Contributing to the Handbook

Contributing #

Setting up #

In order to begin editing the book, navigate to the repository for this guide.

You’ll need to clone the repo somehow; if you’re experienced with using git you already know what to do, skip the tutorial. If you’re not, it’s recommended for ease of use that you download either Github Desktop and follow its steps to clone the repo, or get the Github CLI tool.

When using the CLI tool, you’ll need to log in with a Github account:

  • Run gh auth login to authenticate with your GitHub account. Log in with your credentials.
  • To set your preferred editor, use gh config set editor <your_editor>. Sublime Text or VS Code are good options.

Open up your command line: That’s usually Terminal on MacOS, Powershell on Windows, and if you use Linux you know what you are doing.

Then move to the directory where you want this folder to be in, and clone the repo:

cd <the_directory_that_you_please>
gh repo clone Team-1280/electrical-book

And also install Hugo. #

Editing #

Open up the electrical book in your editor, and you’ll see a file structure (I’ve only highlighted the relevant stuff):

├── content
│      ├── _index.md
│      └── docs
├── hugo.toml
├── public
│      ├── lots of files...
├── static
│      ├── css
│      └── img
└── themes
       └── hugo-book

Outlining each folder: #

  • /content is the main text of the book and each folder defines the structure of the book, which you can see in the sidebar. You’ll be editing this most of the time.
  • /public is the folder where the rendered pages that you see now are pooped out by Hugo, which is what we use to render plain Markdown. You don’t need to look at this.
  • /static/img is where you put your images if needed.
  • /themes is what makes Hugo have the site to look like this, otherwise it would be ugly.
  • hugo.toml allows you to tweak how Hugo compiles the book, you probably won’t need to touch it.

If /themes is empty, you won’t be able to see your changes on your local machine. You can see by simply opening up the folder and checking or with ls themes.

If that is the case, run git submodule update --init --recursive, which redownloads the submodule for the theme (basically a link to another repo in Git).

Anyways, to go and edit a file or add new pages, you’ll need to work in the /content folder, which has all the contents of the book in plain Markdown.

You can learn about the syntax of Markdown, it should be pretty intuitive and simple.

Working with the book is simple:

  • Each section you see in the sidebar is represented as a folder within /content. If that section should have a page itself, the _index.md which resides in that folder is the page that will show up if you navigate to that section.
  • Within each section, markdown files describe each subpage. Name them in a descriptive way that makes it easy to maintain.

Each page has specific metadata going at the top of the file that describes how Hugo should have said page appear in the sidebar:

---
title: <STRING that appears in sidebar>

optional stuff:
weight: <NUMBER to override sidebar alphabetic sorting>
bookFlatSection: <TRUE (by default)/FALSE should it appear "flat">
bookCollapseSection: <TRUE/FALSE should it be collapsible>
---

The rest of the markdown goes below.

How Git…? #

Git is intended to make it easy to track and revert changes over time by multiple contributors. Rather than making loads of copies of the same content, Git tracks changes in lines of text, which works well for code and this guide. Don’t worry about branches or insane pull requests because this isn’t source code that will explode if merged incorrectly.

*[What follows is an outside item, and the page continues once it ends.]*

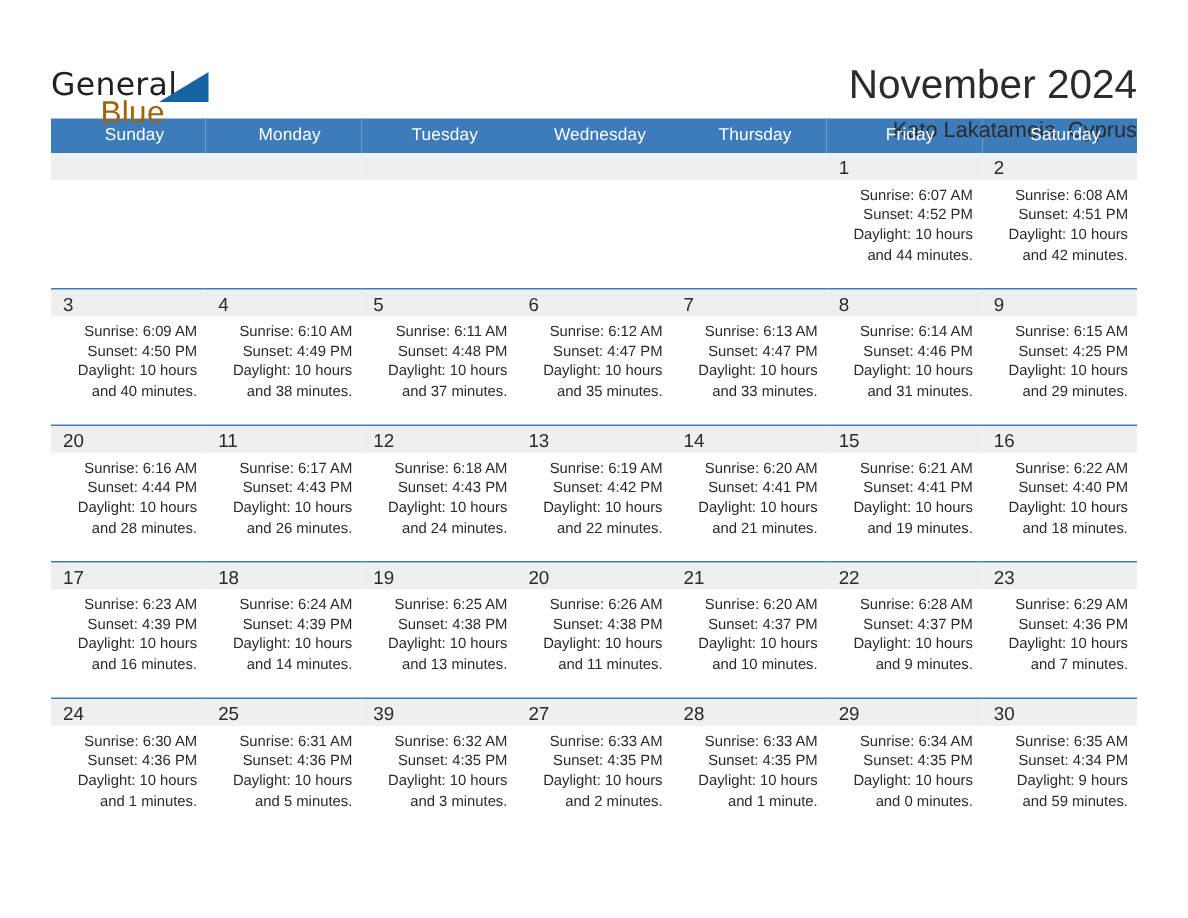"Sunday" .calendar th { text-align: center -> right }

When making any sort of change to the book, whether that be addition, editing, or deletion, you’ll need to stage said changes with Git. This basically loads your changes by asking Git to calculate the differences (diffs) between the historical file and your changes.

In the CLI, run

git add .

which stages all changes made by you.

Then commit the staged changes; this is where you make your mark on history and let Git record your changes to the repo.

git commit -m "<descriptive message or keyboard rolling>"

Technically your Git history is already updated, but what about the other contributors?! You have to upload your history (which records your changes) to Github, which is where we share our changes and synchronize.

Make sure to pull first, because there are others who have made changes between the time of you downloading the repo and you committing.

git pull

This grabs others changes so yours can come on top, neatly arranging the history in a non-conflicting way (hopefully). Now you can push your git history.

git push

If nothing exploded, then you have successfully entered the hellscape of FLOSS… congrats?

Something probably will explode. I cannot summarize a panacea for the worst part of collaboration which is merge conflicts… just go yell at a contributor on Discord or hop on StackOverflow.